Email to-do lists to myself
by Anju A.
I work on the computer. So I created an email in which I put my daily planner activities with the date, member of family, and the planned activity. Something like:
Sep 15 - 4:15 - Name - Dr. XYZ appt
I keep adding stuff to this mail, things that are happening, things that I need to do, Things that I should be aware of etc. and send to myself and my hubby. I make sure that every time I resend it, I change the date in the Subject box to today's date. I always save this email in a specific folder with important flag status and remove the older version from there.
Doug's Reply. This is a simple, brilliant idea for remembering appointments and other to-do items. No memorization needed! As someone who also spends a lot of time on the computer, this is an organizational tip I'm going to use myself.

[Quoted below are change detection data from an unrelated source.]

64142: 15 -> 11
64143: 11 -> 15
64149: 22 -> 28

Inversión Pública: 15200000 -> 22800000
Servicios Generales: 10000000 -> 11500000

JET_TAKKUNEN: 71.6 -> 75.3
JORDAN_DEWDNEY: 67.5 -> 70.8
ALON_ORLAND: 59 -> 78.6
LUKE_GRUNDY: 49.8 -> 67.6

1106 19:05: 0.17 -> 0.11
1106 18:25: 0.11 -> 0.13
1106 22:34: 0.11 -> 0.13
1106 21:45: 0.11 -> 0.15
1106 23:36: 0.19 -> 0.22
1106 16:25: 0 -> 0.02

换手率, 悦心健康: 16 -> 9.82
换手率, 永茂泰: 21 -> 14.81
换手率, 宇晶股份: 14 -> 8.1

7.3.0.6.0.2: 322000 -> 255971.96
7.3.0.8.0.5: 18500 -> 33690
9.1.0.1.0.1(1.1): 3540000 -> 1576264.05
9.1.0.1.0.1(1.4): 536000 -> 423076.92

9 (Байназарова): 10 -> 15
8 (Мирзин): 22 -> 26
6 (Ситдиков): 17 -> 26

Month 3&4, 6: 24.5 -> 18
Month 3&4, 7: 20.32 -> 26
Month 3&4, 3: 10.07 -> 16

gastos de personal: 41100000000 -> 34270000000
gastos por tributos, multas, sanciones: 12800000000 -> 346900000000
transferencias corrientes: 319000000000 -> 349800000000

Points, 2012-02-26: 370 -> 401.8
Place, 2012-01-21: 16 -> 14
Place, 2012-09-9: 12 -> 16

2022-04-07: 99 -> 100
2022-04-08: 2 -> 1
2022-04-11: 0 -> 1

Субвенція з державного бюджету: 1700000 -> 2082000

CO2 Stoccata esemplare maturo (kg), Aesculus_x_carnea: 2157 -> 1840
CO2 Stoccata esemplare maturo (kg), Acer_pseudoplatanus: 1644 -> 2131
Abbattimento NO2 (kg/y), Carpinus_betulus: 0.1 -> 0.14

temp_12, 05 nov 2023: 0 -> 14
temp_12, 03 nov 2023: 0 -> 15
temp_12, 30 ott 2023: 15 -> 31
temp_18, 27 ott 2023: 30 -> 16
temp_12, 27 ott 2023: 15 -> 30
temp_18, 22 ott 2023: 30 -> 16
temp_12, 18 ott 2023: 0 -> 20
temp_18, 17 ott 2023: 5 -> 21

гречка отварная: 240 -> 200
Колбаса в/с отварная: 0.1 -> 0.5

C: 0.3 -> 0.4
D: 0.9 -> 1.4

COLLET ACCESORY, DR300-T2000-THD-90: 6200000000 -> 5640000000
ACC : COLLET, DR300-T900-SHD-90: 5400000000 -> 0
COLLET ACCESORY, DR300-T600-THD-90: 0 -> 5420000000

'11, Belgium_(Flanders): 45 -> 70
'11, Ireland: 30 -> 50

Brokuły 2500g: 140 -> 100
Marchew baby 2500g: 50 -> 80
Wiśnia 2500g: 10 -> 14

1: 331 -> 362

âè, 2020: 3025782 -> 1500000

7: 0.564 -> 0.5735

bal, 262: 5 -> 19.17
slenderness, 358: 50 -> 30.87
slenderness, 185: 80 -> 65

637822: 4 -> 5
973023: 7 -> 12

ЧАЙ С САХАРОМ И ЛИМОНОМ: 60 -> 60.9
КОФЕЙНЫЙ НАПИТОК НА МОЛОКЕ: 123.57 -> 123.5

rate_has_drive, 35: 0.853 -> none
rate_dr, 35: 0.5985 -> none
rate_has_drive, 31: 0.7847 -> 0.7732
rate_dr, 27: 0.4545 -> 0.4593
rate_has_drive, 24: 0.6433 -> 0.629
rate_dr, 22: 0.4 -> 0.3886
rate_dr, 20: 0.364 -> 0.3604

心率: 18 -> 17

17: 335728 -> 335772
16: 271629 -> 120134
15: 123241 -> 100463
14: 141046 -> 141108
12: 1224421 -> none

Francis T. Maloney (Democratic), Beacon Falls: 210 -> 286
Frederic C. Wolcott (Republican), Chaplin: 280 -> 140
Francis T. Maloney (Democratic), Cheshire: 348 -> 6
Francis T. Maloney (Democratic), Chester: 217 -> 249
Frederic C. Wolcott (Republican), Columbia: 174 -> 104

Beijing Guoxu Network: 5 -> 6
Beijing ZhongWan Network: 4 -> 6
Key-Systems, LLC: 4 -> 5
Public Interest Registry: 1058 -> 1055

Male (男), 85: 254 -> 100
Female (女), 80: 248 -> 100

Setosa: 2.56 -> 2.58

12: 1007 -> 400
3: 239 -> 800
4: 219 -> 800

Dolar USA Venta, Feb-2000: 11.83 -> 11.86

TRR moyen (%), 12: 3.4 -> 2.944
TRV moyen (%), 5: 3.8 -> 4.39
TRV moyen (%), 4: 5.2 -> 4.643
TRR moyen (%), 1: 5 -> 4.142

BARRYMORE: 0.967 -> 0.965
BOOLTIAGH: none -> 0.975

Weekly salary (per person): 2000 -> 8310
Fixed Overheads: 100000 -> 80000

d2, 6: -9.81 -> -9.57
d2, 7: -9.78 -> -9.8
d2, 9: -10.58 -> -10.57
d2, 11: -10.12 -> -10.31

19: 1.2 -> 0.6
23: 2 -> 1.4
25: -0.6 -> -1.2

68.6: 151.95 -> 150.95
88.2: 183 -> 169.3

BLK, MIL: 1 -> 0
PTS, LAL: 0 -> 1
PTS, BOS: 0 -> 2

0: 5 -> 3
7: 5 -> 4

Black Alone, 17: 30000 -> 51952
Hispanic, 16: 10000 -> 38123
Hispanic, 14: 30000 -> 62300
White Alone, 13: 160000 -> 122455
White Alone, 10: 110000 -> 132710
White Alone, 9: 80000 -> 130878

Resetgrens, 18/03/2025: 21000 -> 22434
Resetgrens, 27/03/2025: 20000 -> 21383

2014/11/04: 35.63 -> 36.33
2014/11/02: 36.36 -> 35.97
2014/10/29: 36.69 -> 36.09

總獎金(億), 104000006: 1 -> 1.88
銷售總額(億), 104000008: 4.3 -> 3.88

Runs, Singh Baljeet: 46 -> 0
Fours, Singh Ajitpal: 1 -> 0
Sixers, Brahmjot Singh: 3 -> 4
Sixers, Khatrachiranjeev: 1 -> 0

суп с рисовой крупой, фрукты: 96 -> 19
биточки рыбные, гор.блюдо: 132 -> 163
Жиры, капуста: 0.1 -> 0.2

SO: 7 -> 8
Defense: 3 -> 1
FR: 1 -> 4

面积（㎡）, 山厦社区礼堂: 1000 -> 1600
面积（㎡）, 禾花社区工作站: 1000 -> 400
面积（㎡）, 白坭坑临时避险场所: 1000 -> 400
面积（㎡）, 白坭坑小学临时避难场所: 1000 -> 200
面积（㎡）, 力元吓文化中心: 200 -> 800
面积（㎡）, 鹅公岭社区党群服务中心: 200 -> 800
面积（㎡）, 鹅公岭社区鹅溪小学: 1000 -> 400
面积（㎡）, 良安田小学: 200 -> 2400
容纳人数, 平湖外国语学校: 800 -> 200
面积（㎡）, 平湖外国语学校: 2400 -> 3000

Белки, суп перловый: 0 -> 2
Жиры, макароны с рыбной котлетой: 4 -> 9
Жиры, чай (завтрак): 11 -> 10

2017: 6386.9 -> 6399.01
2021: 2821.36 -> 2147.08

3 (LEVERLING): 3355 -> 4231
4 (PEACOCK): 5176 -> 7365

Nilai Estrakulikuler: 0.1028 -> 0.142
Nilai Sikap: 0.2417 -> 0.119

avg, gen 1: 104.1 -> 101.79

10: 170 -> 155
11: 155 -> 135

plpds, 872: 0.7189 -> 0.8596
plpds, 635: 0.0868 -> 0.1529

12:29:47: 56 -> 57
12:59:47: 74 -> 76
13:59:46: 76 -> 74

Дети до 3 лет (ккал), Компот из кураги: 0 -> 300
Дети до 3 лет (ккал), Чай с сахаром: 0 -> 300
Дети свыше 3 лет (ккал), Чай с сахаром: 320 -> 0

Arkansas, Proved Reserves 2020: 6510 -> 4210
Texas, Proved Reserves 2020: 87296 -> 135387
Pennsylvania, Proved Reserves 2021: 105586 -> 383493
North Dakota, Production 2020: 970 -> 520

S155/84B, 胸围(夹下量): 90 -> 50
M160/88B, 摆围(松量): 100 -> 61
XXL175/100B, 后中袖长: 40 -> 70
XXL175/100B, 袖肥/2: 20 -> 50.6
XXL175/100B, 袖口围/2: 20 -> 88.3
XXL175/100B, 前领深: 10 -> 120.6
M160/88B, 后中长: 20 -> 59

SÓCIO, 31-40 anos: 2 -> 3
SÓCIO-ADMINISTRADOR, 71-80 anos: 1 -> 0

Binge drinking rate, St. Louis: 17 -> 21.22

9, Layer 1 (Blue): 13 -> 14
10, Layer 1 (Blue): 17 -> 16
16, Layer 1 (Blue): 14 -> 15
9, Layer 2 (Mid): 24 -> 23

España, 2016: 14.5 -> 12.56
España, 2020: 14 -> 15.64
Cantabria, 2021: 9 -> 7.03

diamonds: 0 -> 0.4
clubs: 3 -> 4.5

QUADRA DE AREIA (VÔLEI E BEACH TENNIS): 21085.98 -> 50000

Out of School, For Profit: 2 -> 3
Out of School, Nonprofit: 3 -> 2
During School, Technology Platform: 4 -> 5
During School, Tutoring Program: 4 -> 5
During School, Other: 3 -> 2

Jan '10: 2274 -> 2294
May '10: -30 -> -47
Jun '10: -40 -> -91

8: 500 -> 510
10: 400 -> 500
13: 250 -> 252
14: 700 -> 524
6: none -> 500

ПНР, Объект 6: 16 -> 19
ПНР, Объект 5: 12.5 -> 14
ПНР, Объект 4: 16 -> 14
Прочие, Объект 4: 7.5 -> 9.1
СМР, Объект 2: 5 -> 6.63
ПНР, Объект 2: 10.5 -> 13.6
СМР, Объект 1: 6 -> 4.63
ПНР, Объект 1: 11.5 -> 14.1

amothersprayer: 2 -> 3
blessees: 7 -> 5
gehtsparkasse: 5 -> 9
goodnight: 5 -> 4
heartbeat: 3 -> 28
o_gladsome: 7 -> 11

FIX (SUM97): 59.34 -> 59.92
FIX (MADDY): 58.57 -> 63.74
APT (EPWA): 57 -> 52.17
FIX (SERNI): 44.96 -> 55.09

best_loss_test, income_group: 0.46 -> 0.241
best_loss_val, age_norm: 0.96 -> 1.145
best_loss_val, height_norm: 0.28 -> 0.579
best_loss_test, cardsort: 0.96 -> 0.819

I've already played around with it a bit, and it works perfectly with my Yahoo! email account. I've added some "categories" to my To-Do email as well (such as Upcoming Appointments, Priority, Business Tasks, etc.). My email now looks something like this:
Sep 29 - 9:00am - Take dog to vet for checkup
X Mow lawn
X Download Silverlight on new PC
X Order DVDs for gifts (Amazon)
Put away laundry
MIT - Create Multiplication 13-17 flash card set
X MIT - Answer newest questions
MIT - Add another brain game
X Exercise (weights & cardio)
X Brain training (10min)
Write in journal (10min)
Paint deck railing
Hang picture in living room
I'm sure the format of the list will continue to evolve the more I use it.
When an item is completed, I'll either erase it or, if I want to keep it on the list for awhile, put an 'X' to the left of it.
What I really like about this "email to-do list" trick is its simplicity. There are many software programs, internet applications, and physical binders that you can use to stay organized. But for someone who is constantly checking email anyway throughout the day, this is the perfect solution for maintaining a running to-do list.
You see, "memory" isn't only about memorizing things. It's really the whole art of not forgetting whatever it is you want to remember. That applies just as much to appointments and other to-do list items as it does to obvious memorization chores such as school work and the like.
Thanks so much for submitting this tip.